ALIENS, WITHOUT ALIENS
Film Review by Fiore
Until I watched THE QUIET HOUR, I thought M. Night Shyamaylan was the only director to make a movie about alien space invaders, and never show the aliens. The original version of SIGNS, with Mel Gibson and Joaquim Phoenix, had no encounters between protagonists and aliens. Test preview audiences complained, and to satisfy studio executives, Shyamaylan inserted a scene featuring a stunt man in a demented frog costume to heightened the film’s tension. All other scenes of the invasion where detailed through radio news reports. Now, Director and Writer Stephanie Joalland does Shyamaylan one better. She has no aliens in her film at all, and uses the invasion of Earth only as a subplot to her tale.
THE QUIET HOUR opens with Earth already conquered. The only thing we see of the aliens are large cone-shaped ships hovering over the land. The invaders have come to mine all the ores and minerals from the planet. They have effectively eliminated most of mankind. Only small clumps of survivors remain. For two hours during the day, the alien mining and patrol ships return to the cones for refueling.

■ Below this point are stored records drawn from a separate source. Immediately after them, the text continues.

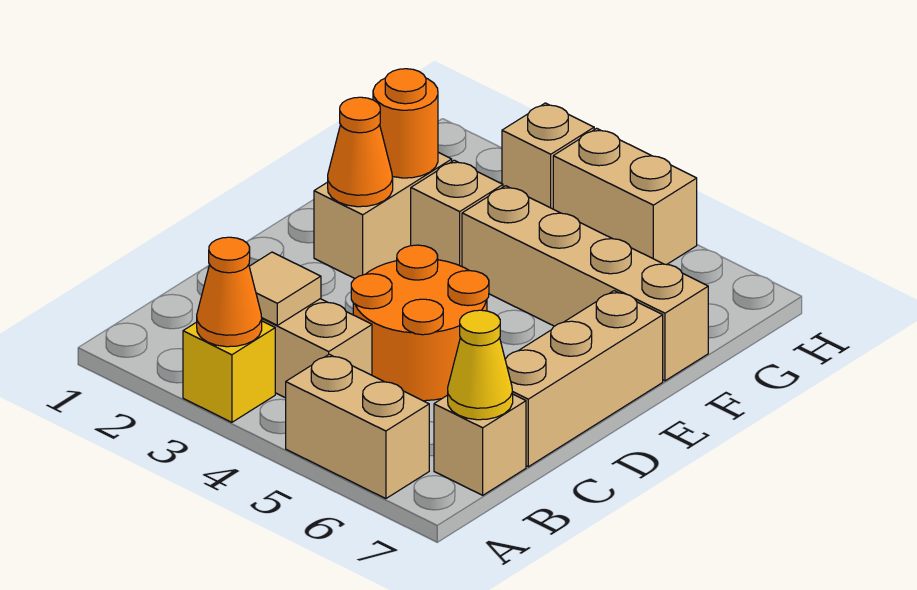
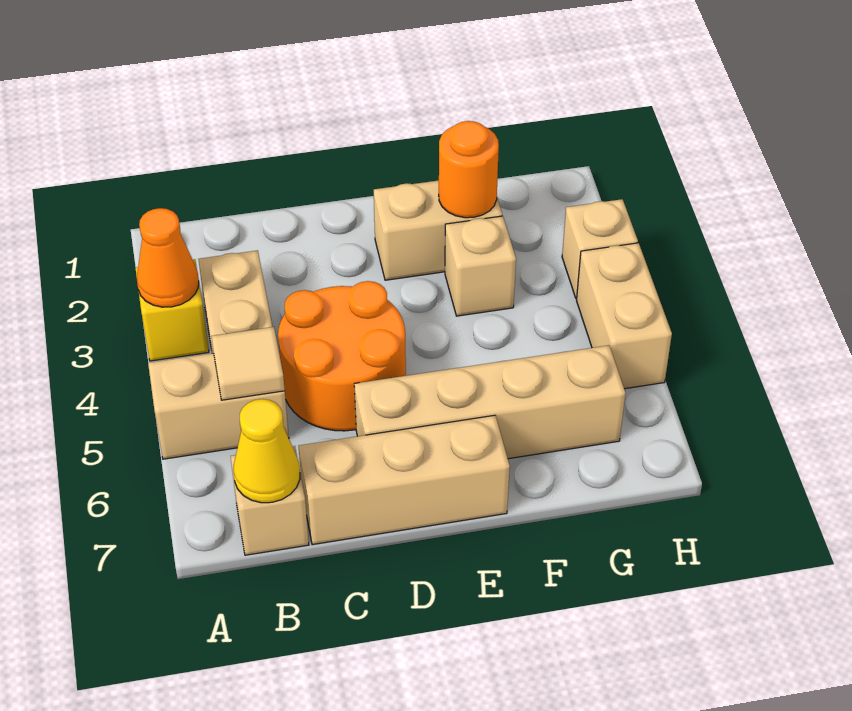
tan 1x2 brick [286,354,429,499] -> tan 1x2 brick turned to [148,353,289,459]
tan 1x1 tile [249,252,321,325] -> tan 1x1 tile moved to [212,327,285,400]
orange 1x1 cone [328,97,393,207] -> none
tan 1x4 brick [462,186,708,381] -> tan 1x4 brick turned to [354,345,625,459]

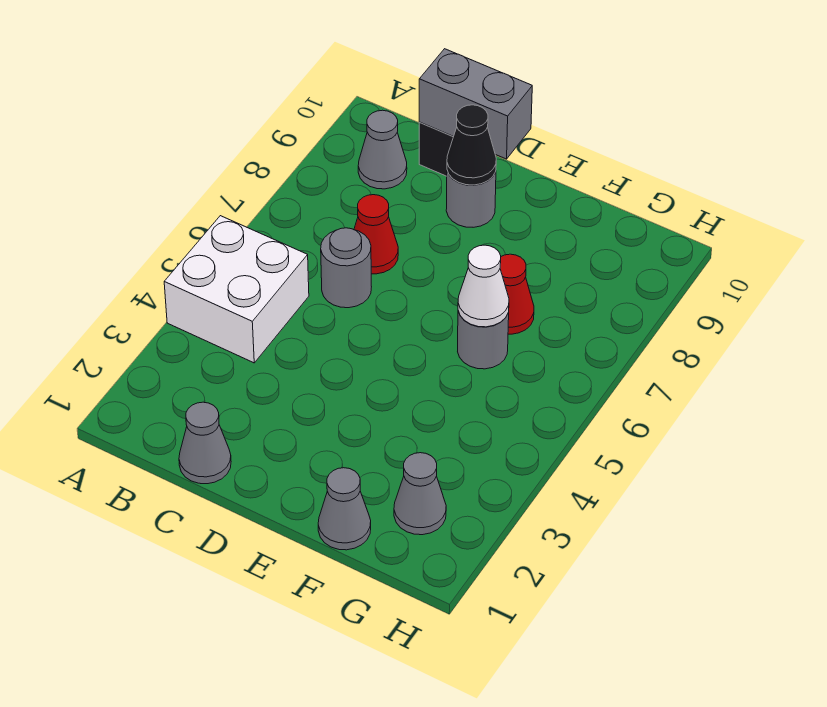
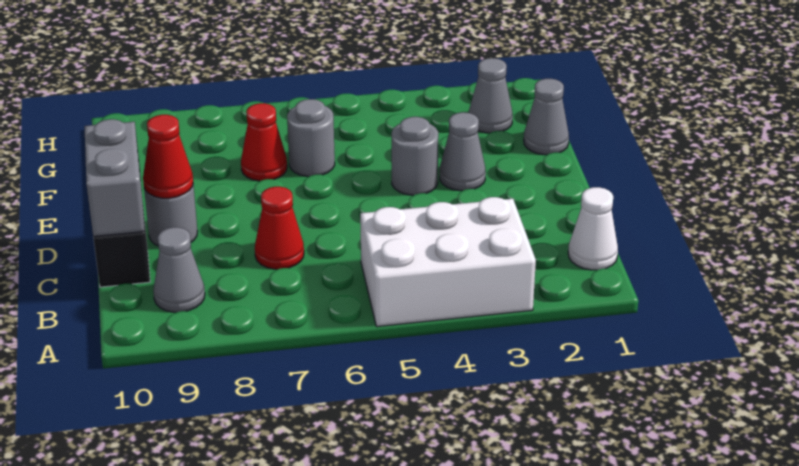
white 2x2 brick [164,216,309,363] -> white 2x3 brick [360,197,536,327]
grey 1x1 cone [179,402,231,484] -> grey 1x1 cone moved to [440,112,486,191]
grey 1x1 round brick [321,228,371,308] -> grey 1x1 round brick moved to [392,117,438,195]
black 1x1 cone [447,105,496,185] -> red 1x1 cone [143,115,193,198]
white 1x1 cone [458,245,509,327] -> white 1x1 cone moved to [568,187,618,270]

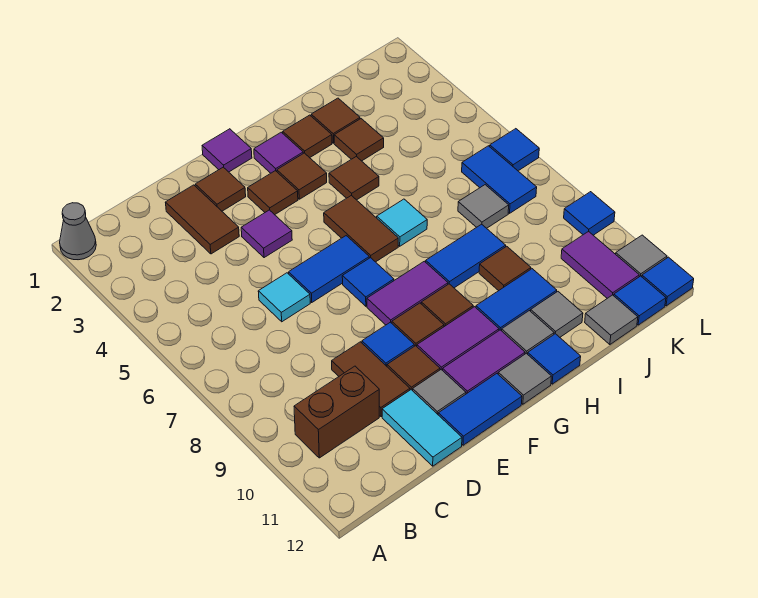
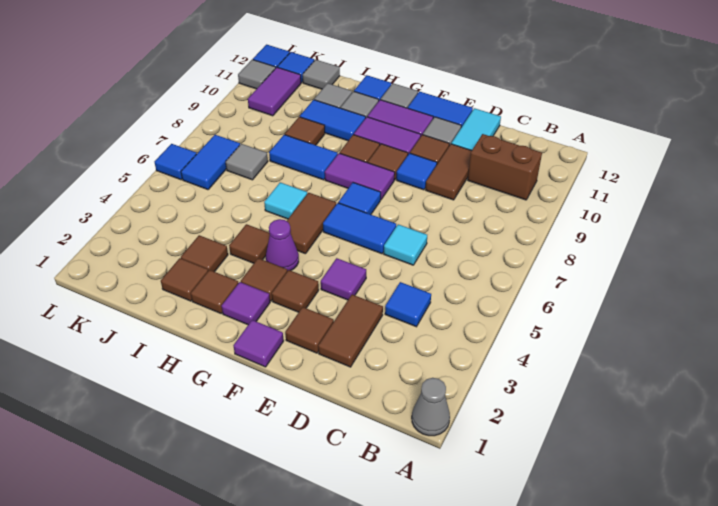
none -> purple 1x1 cone [266,219,299,271]
blue 1x1 tile [564,192,615,235] -> blue 1x1 tile moved to [385,282,431,327]

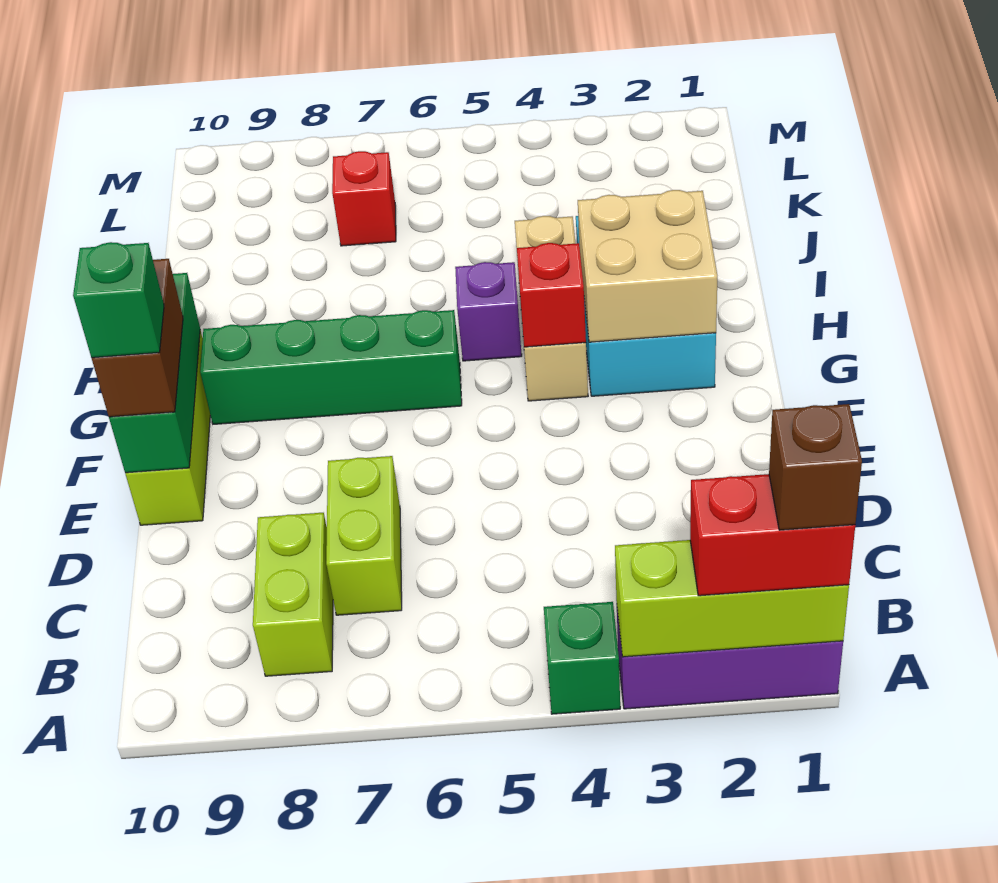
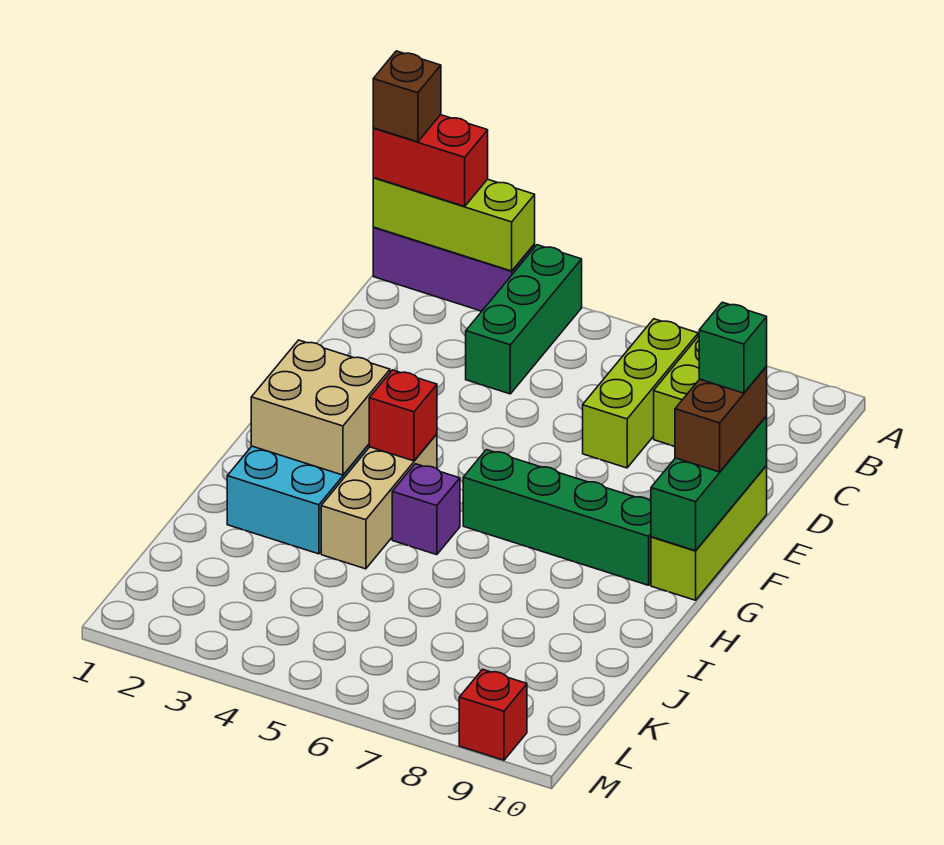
green 1x1 brick [544,602,620,714] -> green 1x3 brick [466,245,582,394]
lime 1x2 brick [326,456,402,615] -> lime 1x3 brick [583,319,698,468]
red 1x1 brick [332,151,396,246] -> red 1x1 brick moved to [459,669,527,760]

It is during this time, the humans who are left can safely move around.
Sarah Connelly, played by Dakota Blue Richards, is managing well, given the circumstances. She maintains a small garden for food, powers her home with solar panels and cares for her brother Tom, played by Jack McMullen, who is blind. Her world becomes complicated when Jude, played by Karl Davies, shows up unexpectedly. He is pursued by a motley crew of survivalists played by Brigitte Millar, James Browne, Zeb Moore and Liam O’Brian. The intruders are more this ragtag group of liars, than beings from space.
1.1 KEY SCENES TO LOOK FOR:
1. SHOW DOWN IN THE BARN
2. THE TRIP TO THE RIVER
THE QUIET HOUR was made in Ireland, and as with most Irish films, it tends to move at a very slow pace. It was only the hope of seeing some aliens that kept me watching. Alas, there were none. The decisions made by Sarah and Tom are so questionable, one wonders how they managed to survive this long.
Director of Photography David Knight, shoots THE QUIET HOUR with a grainy filter and gloomy lighting scheme. The overall look is one of despair. Editor Michael Freedman does an excellent job keeping the film under ninety minutes, but even his skills can’t help move the story along.
Let’s take a look at the report card for THE QUIET HOUR:
ACTING = C
CINEMATOGRAPHY = B
SOUND/MUSIC = C
EDITING = B
LIGHTING = C
SCRIPT = D
SFX = D
ACTION = C
All told, THE QUIET HOUR is worth a look if you enjoy movies where the alien invasion is merely a subplot, and man’s inhumanity toward his fellow man is the central theme. Personally, I would have like aliens.